*** Input for this task

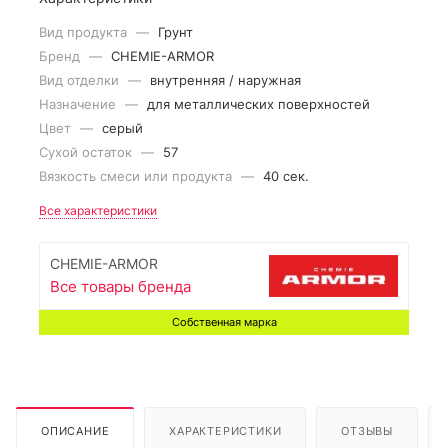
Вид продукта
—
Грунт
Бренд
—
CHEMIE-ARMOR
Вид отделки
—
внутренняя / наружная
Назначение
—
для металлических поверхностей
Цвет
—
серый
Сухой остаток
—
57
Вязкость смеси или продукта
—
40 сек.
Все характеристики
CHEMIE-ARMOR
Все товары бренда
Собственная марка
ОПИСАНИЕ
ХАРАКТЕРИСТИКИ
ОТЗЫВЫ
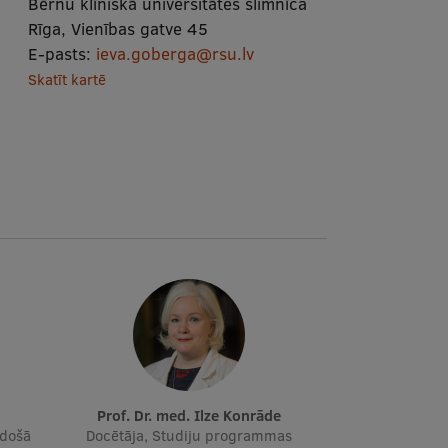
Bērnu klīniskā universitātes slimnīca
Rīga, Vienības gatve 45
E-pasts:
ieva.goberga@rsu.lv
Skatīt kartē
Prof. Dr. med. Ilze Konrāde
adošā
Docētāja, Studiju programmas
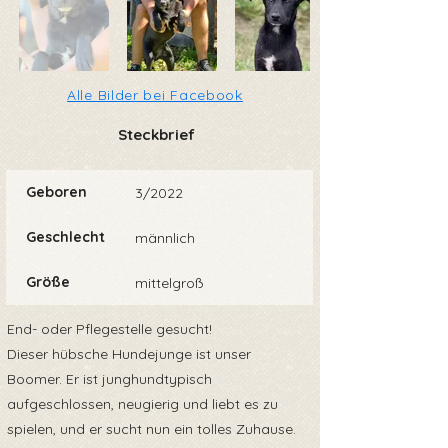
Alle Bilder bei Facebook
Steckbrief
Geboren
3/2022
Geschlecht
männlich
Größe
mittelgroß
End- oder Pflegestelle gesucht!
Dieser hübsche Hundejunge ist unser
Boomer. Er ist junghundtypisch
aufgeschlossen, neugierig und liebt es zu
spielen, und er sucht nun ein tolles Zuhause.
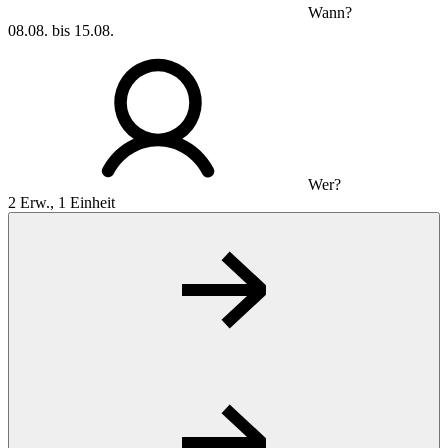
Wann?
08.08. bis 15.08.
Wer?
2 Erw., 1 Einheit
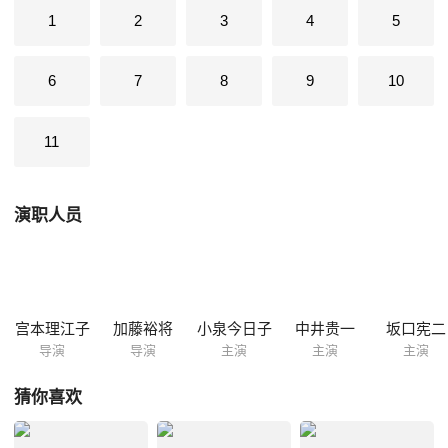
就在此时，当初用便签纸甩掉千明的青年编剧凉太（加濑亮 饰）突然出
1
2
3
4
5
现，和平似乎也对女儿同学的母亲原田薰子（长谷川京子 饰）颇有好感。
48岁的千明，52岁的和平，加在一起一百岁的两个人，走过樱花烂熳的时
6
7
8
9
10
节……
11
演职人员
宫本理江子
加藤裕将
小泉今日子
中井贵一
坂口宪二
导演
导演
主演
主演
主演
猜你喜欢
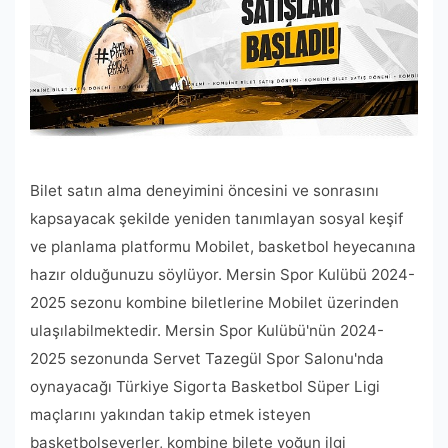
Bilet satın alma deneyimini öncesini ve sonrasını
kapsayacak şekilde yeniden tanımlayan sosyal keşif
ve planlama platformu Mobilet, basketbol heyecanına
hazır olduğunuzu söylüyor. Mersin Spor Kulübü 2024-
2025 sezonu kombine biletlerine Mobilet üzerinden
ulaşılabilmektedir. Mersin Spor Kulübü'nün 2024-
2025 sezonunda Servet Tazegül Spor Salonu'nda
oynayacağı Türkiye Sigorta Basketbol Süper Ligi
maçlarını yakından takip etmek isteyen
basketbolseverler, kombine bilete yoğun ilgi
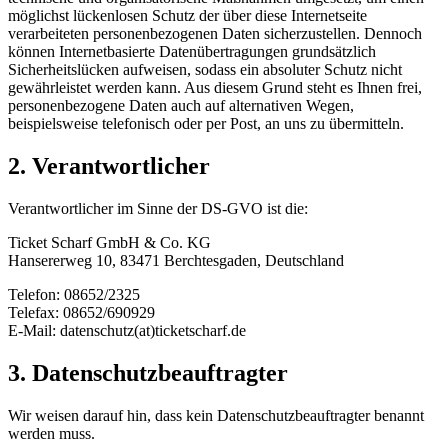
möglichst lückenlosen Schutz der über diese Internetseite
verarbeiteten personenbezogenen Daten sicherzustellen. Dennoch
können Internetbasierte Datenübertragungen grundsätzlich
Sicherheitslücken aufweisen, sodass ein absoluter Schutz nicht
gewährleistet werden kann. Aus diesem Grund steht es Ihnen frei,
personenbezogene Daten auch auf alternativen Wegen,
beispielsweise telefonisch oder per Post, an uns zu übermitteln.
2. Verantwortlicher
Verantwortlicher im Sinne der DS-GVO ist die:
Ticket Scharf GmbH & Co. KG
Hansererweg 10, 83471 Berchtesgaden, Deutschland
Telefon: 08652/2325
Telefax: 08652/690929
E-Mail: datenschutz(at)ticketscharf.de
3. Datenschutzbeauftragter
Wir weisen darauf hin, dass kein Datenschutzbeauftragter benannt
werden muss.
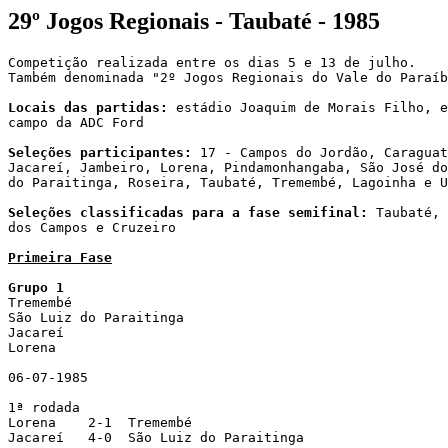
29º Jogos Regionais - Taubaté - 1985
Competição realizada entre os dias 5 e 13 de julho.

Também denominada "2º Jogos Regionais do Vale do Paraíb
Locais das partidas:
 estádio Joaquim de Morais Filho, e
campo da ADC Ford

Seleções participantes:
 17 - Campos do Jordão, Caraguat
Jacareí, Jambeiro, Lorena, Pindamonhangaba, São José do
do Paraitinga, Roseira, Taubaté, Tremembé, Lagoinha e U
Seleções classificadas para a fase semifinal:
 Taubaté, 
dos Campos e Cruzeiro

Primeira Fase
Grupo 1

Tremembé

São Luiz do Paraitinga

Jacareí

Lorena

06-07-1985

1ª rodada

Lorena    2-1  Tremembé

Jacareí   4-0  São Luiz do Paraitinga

******

## Your task
Substitute "Jacarei" for each occurrence of "Jacareí" throughout the listing and reproduce the text with no other changes. Leave the pictures out of your answer.

## Response to this task
Вид продукта
—
Грунт
Бренд
—
CHEMIE-ARMOR
Вид отделки
—
внутренняя / наружная
Назначение
—
для металлических поверхностей
Цвет
—
серый
Сухой остаток
—
57
Вязкость смеси или продукта
—
40 сек.
Все характеристики
CHEMIE-ARMOR
Все товары бренда
Собственная марка
ОПИСАНИЕ
ХАРАКТЕРИСТИКИ
ОТЗЫВЫ
Bērnu klīniskā universitātes slimnīca
Rīga, Vienības gatve 45
E-pasts:
ieva.goberga@rsu.lv
Skatīt kartē
Prof. Dr. med. Ilze Konrāde
adošā
Docētāja, Studiju programmas
Alle Bilder bei Facebook
Steckbrief
Geboren
3/2022
Geschlecht
männlich
Größe
mittelgroß
End- oder Pflegestelle gesucht!
Dieser hübsche Hundejunge ist unser
Boomer. Er ist junghundtypisch
aufgeschlossen, neugierig und liebt es zu
spielen, und er sucht nun ein tolles Zuhause.
Wann?
08.08. bis 15.08.
Wer?
2 Erw., 1 Einheit
就在此时，当初用便签纸甩掉千明的青年编剧凉太（加濑亮 饰）突然出
1
2
3
4
5
现，和平似乎也对女儿同学的母亲原田薰子（长谷川京子 饰）颇有好感。
48岁的千明，52岁的和平，加在一起一百岁的两个人，走过樱花烂熳的时
6
7
8
9
10
节……
11
演职人员
宫本理江子
加藤裕将
小泉今日子
中井贵一
坂口宪二
导演
导演
主演
主演
主演
猜你喜欢
Bilet satın alma deneyimini öncesini ve sonrasını
kapsayacak şekilde yeniden tanımlayan sosyal keşif
ve planlama platformu Mobilet, basketbol heyecanına
hazır olduğunuzu söylüyor. Mersin Spor Kulübü 2024-
2025 sezonu kombine biletlerine Mobilet üzerinden
ulaşılabilmektedir. Mersin Spor Kulübü'nün 2024-
2025 sezonunda Servet Tazegül Spor Salonu'nda
oynayacağı Türkiye Sigorta Basketbol Süper Ligi
maçlarını yakından takip etmek isteyen
basketbolseverler, kombine bilete yoğun ilgi
möglichst lückenlosen Schutz der über diese Internetseite
verarbeiteten personenbezogenen Daten sicherzustellen. Dennoch
können Internetbasierte Datenübertragungen grundsätzlich
Sicherheitslücken aufweisen, sodass ein absoluter Schutz nicht
gewährleistet werden kann. Aus diesem Grund steht es Ihnen frei,
personenbezogene Daten auch auf alternativen Wegen,
beispielsweise telefonisch oder per Post, an uns zu übermitteln.
2. Verantwortlicher
Verantwortlicher im Sinne der DS-GVO ist die:
Ticket Scharf GmbH & Co. KG
Hansererweg 10, 83471 Berchtesgaden, Deutschland
Telefon: 08652/2325
Telefax: 08652/690929
E-Mail: datenschutz(at)ticketscharf.de
3. Datenschutzbeauftragter
Wir weisen darauf hin, dass kein Datenschutzbeauftragter benannt
werden muss.
29º Jogos Regionais - Taubaté - 1985
Competição realizada entre os dias 5 e 13 de julho.

Também denominada "2º Jogos Regionais do Vale do Paraíb
Locais das partidas:
 estádio Joaquim de Morais Filho, e
campo da ADC Ford

Seleções participantes:
 17 - Campos do Jordão, Caraguat
Jacarei, Jambeiro, Lorena, Pindamonhangaba, São José do
do Paraitinga, Roseira, Taubaté, Tremembé, Lagoinha e U
Seleções classificadas para a fase semifinal:
 Taubaté, 
dos Campos e Cruzeiro

Primeira Fase
Grupo 1

Tremembé

São Luiz do Paraitinga

Jacarei

Lorena

06-07-1985

1ª rodada

Lorena    2-1  Tremembé

Jacarei   4-0  São Luiz do Paraitinga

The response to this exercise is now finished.